UPDATE: Welcome, Instapundit readers. You might also be interested in my post from this morning: Five ideas from praktike (on how we should be dealing with the War on Terror). In this post I actually agree with commenter-to-the-blogosphere praktike who’s somewhat to the left of me.


I don’t want to appear to be picking on the
Arch-Blogger but I think he’s mistaken when he writes:

There was a time when the Left opposed fascism and supported democracy, when it wasn’t a seething-yet-shrinking mass of self-hatred and idiocy. That day is long past, and the moral and intellectual decay of the Left is far gone.

That would be nice, wouldn’t it? But I’m afraid it doesn’t conform to the actual historic record. The American Left did support the Communists against the Fascists in Spain during the Spanish Civil War. But they certainly did not support democracy during World War II.

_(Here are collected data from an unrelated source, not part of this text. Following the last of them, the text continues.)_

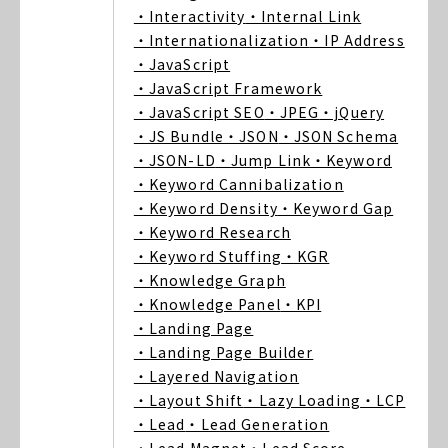
・Interactivity
・Internal Link
・Internationalization
・IP Address
・JavaScript
・JavaScript Framework
・JavaScript SEO
・JPEG
・jQuery
・JS Bundle
・JSON
・JSON Schema
・JSON-LD
・Jump Link
・Keyword
・Keyword Cannibalization
・Keyword Density
・Keyword Gap
・Keyword Research
・Keyword Stuffing
・KGR
・Knowledge Graph
・Knowledge Panel
・KPI
・Landing Page
・Landing Page Builder
・Layered Navigation
・Layout Shift
・Lazy Loading
・LCP
・Lead
・Lead Generation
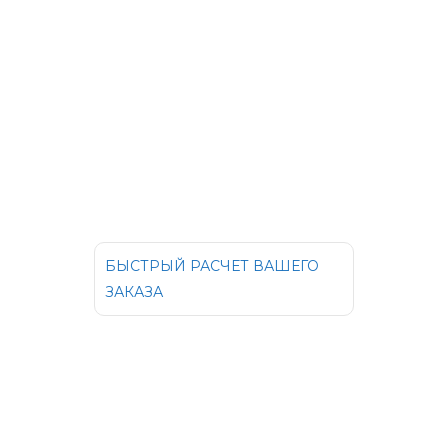
БЫСТРЫЙ РАСЧЕТ ВАШЕГО
ЗАКАЗА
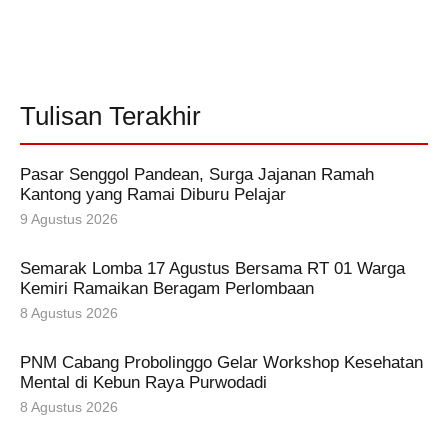
Tulisan Terakhir
Pasar Senggol Pandean, Surga Jajanan Ramah
Kantong yang Ramai Diburu Pelajar
9 Agustus 2026
Semarak Lomba 17 Agustus Bersama RT 01 Warga
Kemiri Ramaikan Beragam Perlombaan
8 Agustus 2026
PNM Cabang Probolinggo Gelar Workshop Kesehatan
Mental di Kebun Raya Purwodadi
8 Agustus 2026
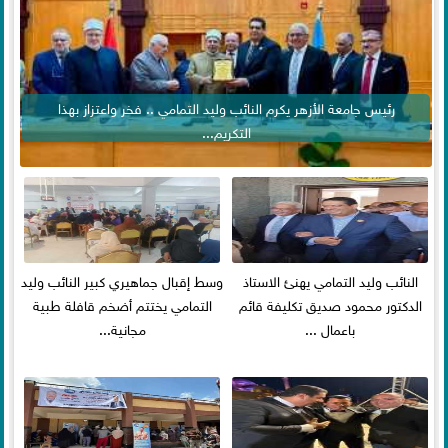
رئيس جامعة الأزهر يكرم النائب وليد التمامي .. فخر واعتزاز بهذا
التكريم...
النائب وليد التمامي يهنئ الاستاذ
وسط إقبال جماهيري كبير النائب وليد
الدكتور محمود صديق تكليفة قائم
التمامي يختتم أضخم قافلة طبية
باعمال ...
مجانية...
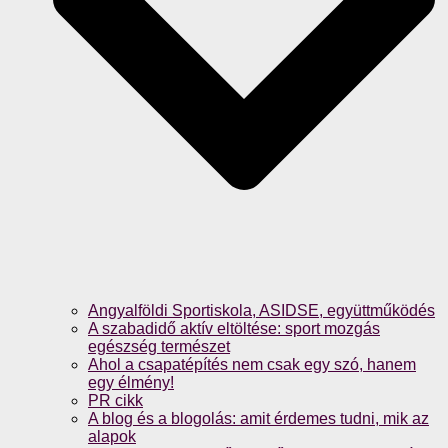
Angyalföldi Sportiskola, ASIDSE, együttműködés
A szabadidő aktív eltöltése: sport mozgás
egészség természet
Ahol a csapatépítés nem csak egy szó, hanem
egy élmény!
PR cikk
A blog és a blogolás: amit érdemes tudni, mik az
alapok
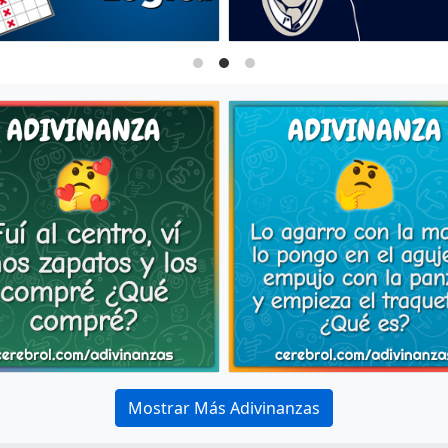
Mostrar Más Adivinanzas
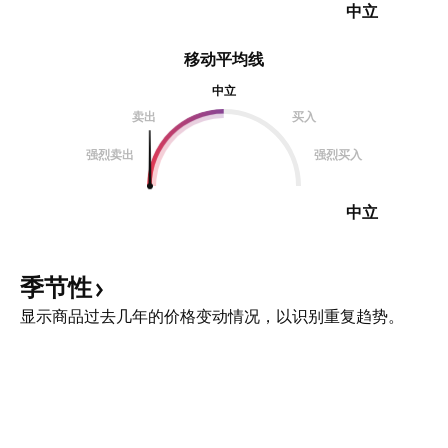
中立
移动平均线
中立
卖出
买入
强烈卖出
强烈买入
中立
季节性
显示商品过去几年的价格变动情况，以识别重复趋势。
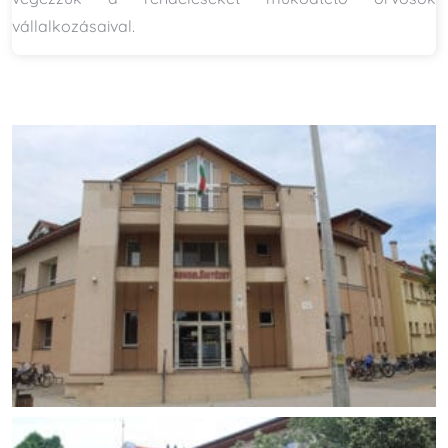
vállalkozásaival.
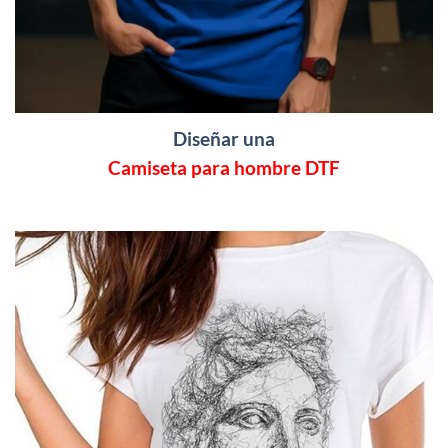
Diseñar una
Camiseta para hombre DTF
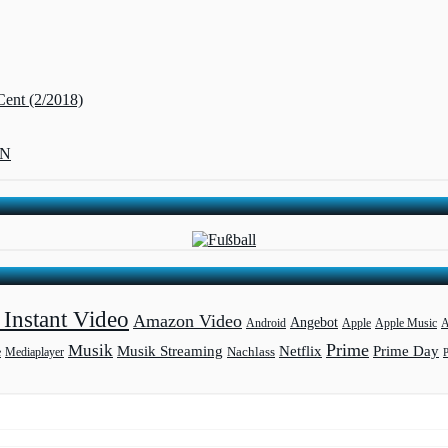
Cent (2/2018)
ZN
Instant Video
Amazon Video
Angebot
Apple
Apple Music
A
Android
Prime
Musik
Musik Streaming
Netflix
Prime Day
Mediaplayer
Nachlass
e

When the Third Reich invaded democratic Poland in September of 1939 the American Left did not call for support of the Poles. Nor did they call for support of the Danes and Norwegians when Hitler invaded Denmark and Norway in April of 1940. They maintained solidarity with the isolationist America First Committee when the Germans invaded democratic France and the Low Countries in May of 1940. There also wasn’t a peep from them as the Soviet Union, in accordance with the Molotov-Ribbentrop pact, occupied parts of Finland, Latvia, Lithuania, Estonia, etc.

In fact it wasn’t until Germany violated that pact and invaded the Soviet Union that a rift began to form between the isolationist Right and the Left. Three months after the invasion Norman Thomas, chairman of the American Socialist Party, announced his break with the America First Committee and threw his support behind intervention in the European war against Germany. I think the record here is clear: the Left wasn’t supporting democracy, it was supporting socialism. And, in my opinion, that was the beginning of the consensus that enabled the United States to enter the war.

So, Glenn, when was it that the American Left supported democracy? Or did you have some other Left in mind?